Malgré toute l’étendue de ses intérêts artistiques, Repin était encore principalement un portraitiste. Grand connaisseur des gens et psychologue, il a pu voir dans ses œuvres l’essence d’un caractère humain individuel, révélant en même temps dans l’image créée par lui les traits typiques de toute la couche sociale, lui permettant de voir les signes de l’époque dans la caractérisation d’une personne individuelle.
Déjà au seuil du 20e siècle, Repin a créé un magnifique portrait de groupe grandiose sur toile, unique en son genre, “Réunion du Conseil d’État”, peint par ordre officiel du gouvernement. La tâche devant l’artiste était très difficile. Il a fallu représenter sur toile plus de 80 dignitaires qui étaient présents à la réunion d’anniversaire, tout en respectant l’ordre strict dans l’arrangement de chacun de ses participants.
Repin a brillamment fait face à toutes les difficultés de solution compositionnelle et picturale de l’image, en évitant les fausses poses. Au contraire, l’image laisse une impression d’une dénonciation impartiale et nette de la véritable essence de l’élite dirigeante de la Russie pré-révolutionnaire. En train de travailler sur la peinture, Repin a peint des croquis-portraits de ses personnages. Réalisés de manière libre et large, le plus souvent en une à deux séances, ces croquis sont l’une des plus grandes réalisations du travail de Repin.
Le portrait de Pobedonostsev est l’un des meilleurs d’entre eux. Parmi les hauts dignitaires de l’autocratie, Pobedonostsev était l’une des figures les plus terribles. Réactionnaire convaincu, étrangleur impitoyable de tout germe de liberté, il personnifiait tout l’obscurantisme de son temps. Extérieurement correct, retenu, sèchement poli, il était, pour ainsi dire, dépourvu de sentiments humains naturels. Repin l’a donc présenté dans son portrait.

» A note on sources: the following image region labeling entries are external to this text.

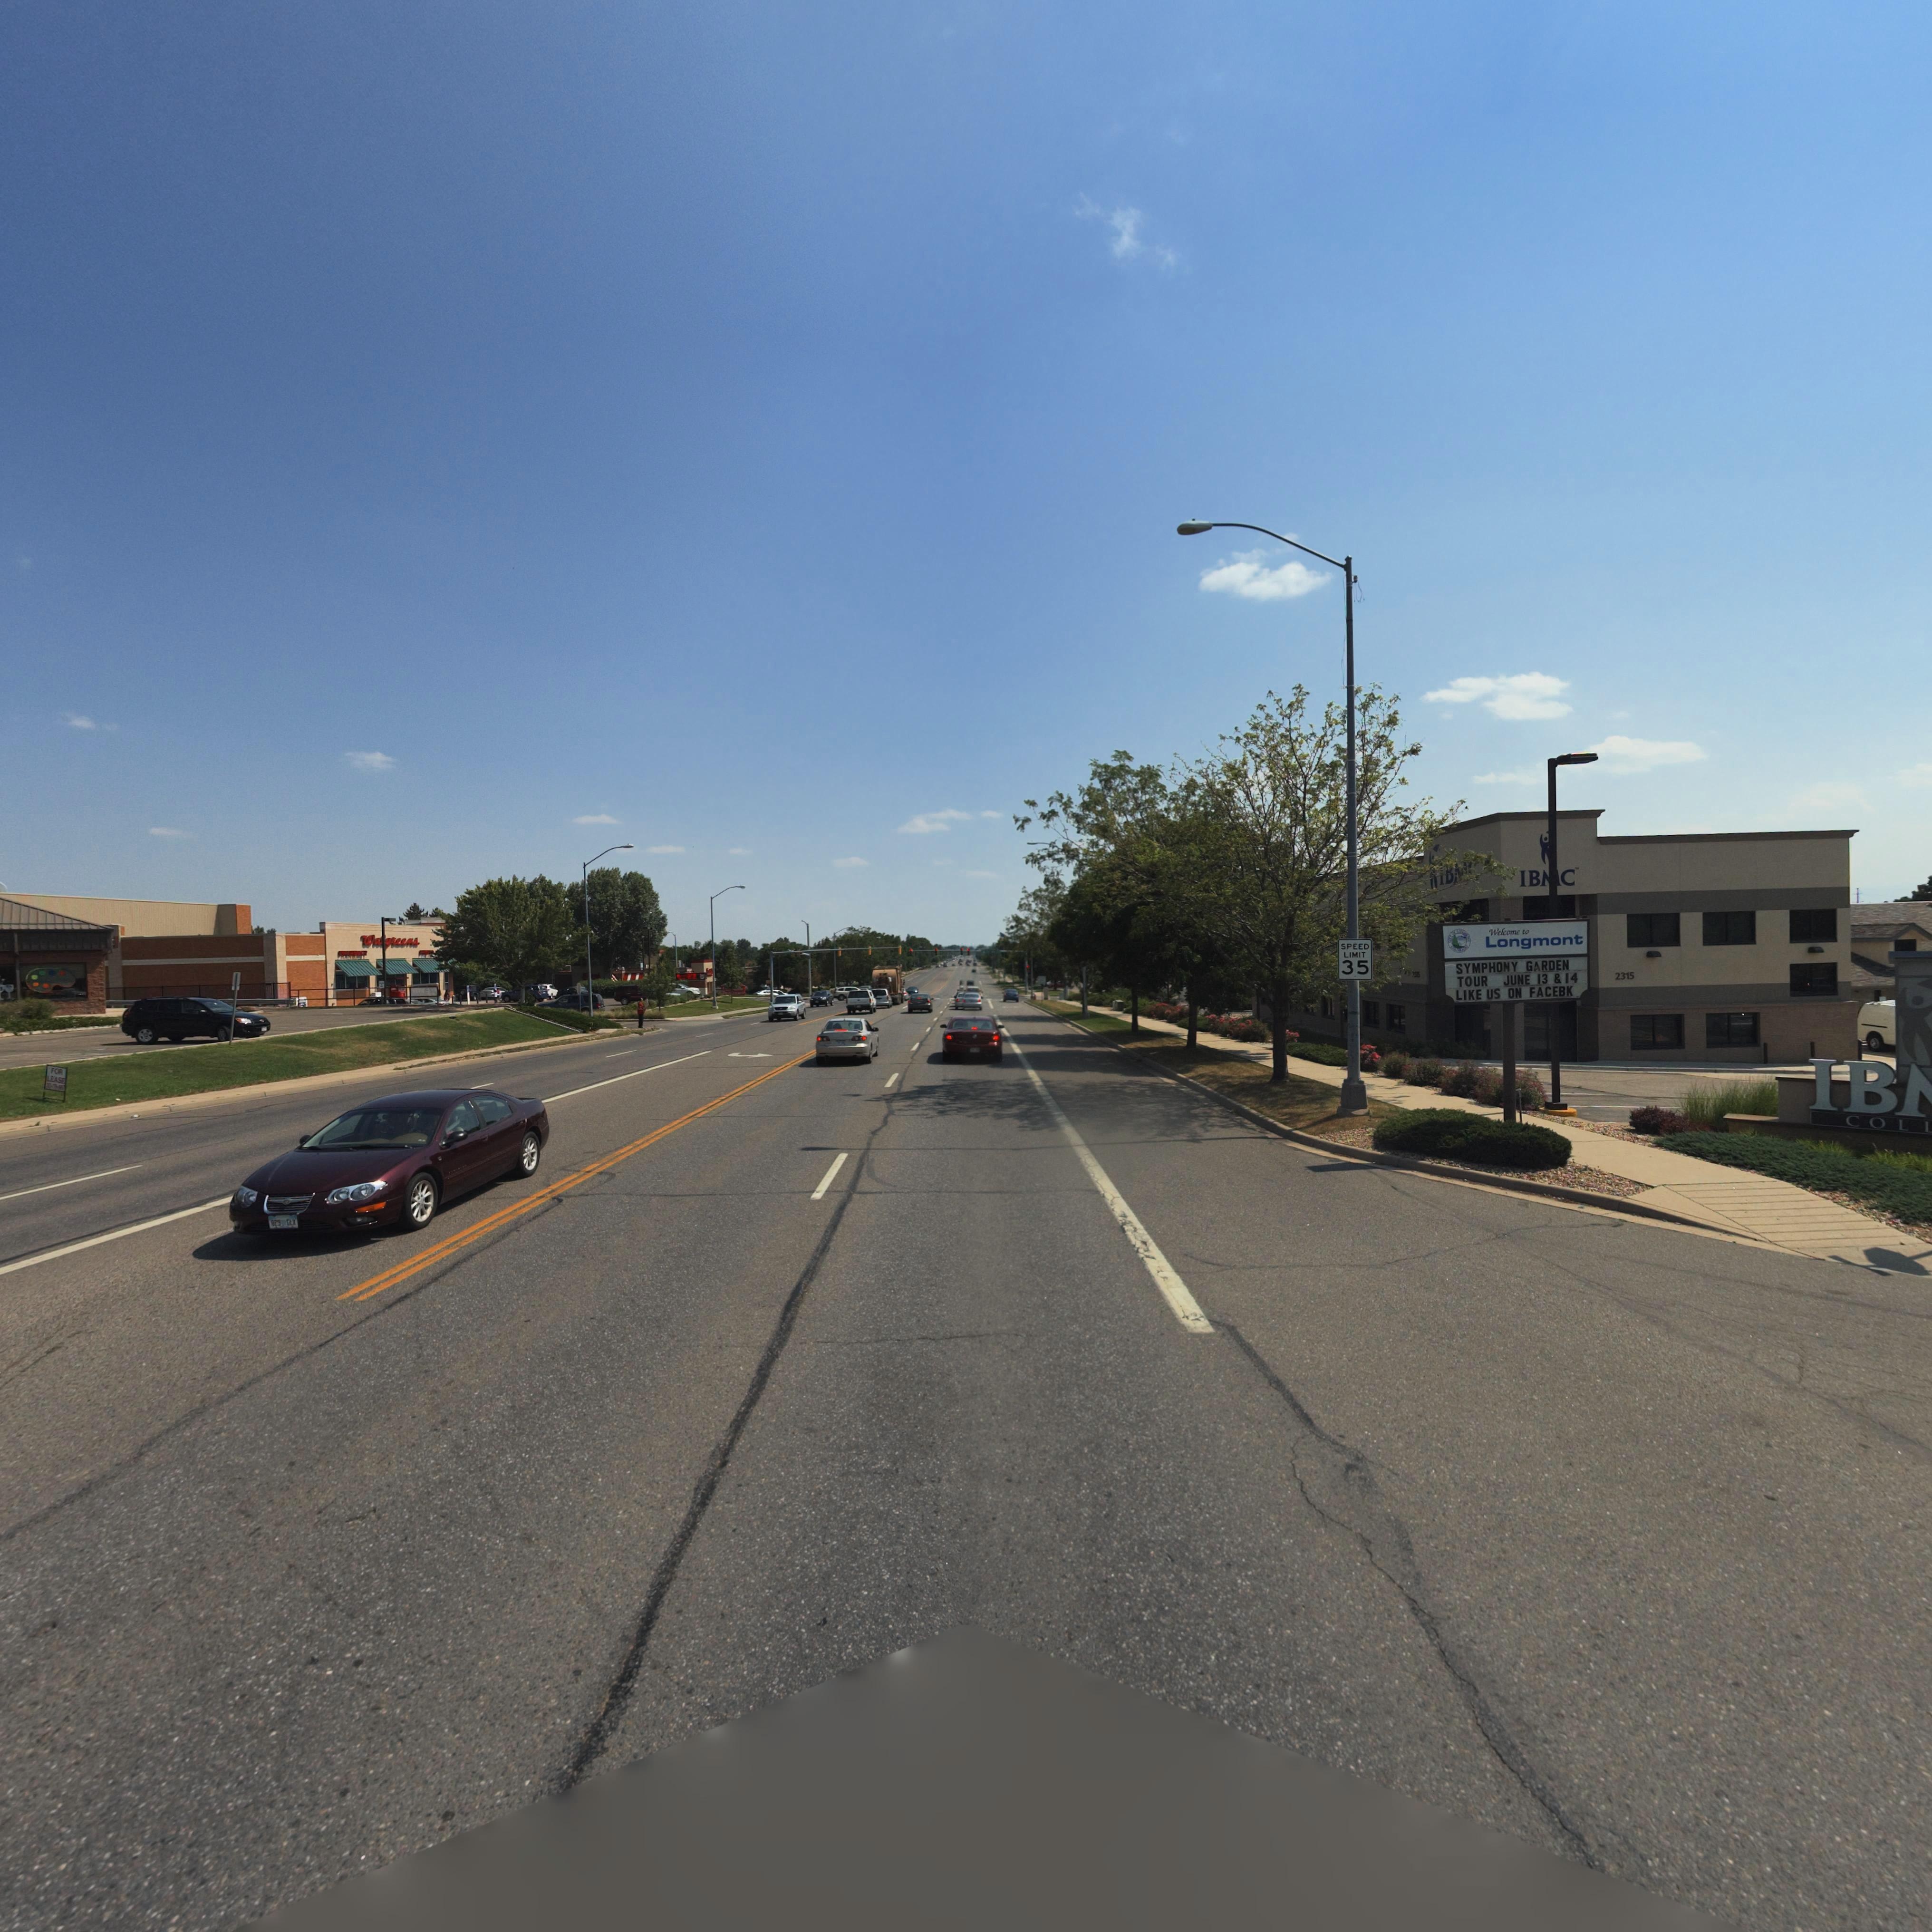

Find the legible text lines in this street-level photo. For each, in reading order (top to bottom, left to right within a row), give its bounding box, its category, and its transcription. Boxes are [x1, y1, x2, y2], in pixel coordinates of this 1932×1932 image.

[1519, 868, 1575, 888] BusinessName: IB*C
[360, 933, 421, 949] BusinessName: Wa*greens
[1411, 971, 1420, 977] StreetNumber: 2315
[1614, 971, 1634, 980] StreetNumber: 2315
[1807, 1058, 1899, 1114] BusinessName: IB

Les nuances de couleurs les plus subtiles, à peine perceptibles, libres, comme si elles étaient même négligentes, mais en réalité subordonnées à des traits de dessin ajustés avec précision, capturaient ou plutôt révélaient un sourire aux lèvres sèches et étrangères, un regard froid des yeux mi-clos pendant des siècles, toute l’apparence hypocrite d’une personne incapable de vivre le mouvement mental vide et impitoyable. Ce portrait, peint d’une manière si inhabituelle pour Repin, mais si naturel ici, est l’une des œuvres les plus puissantes et artistiques parfaites de Repin, complétant l’âge d’or de l’artiste.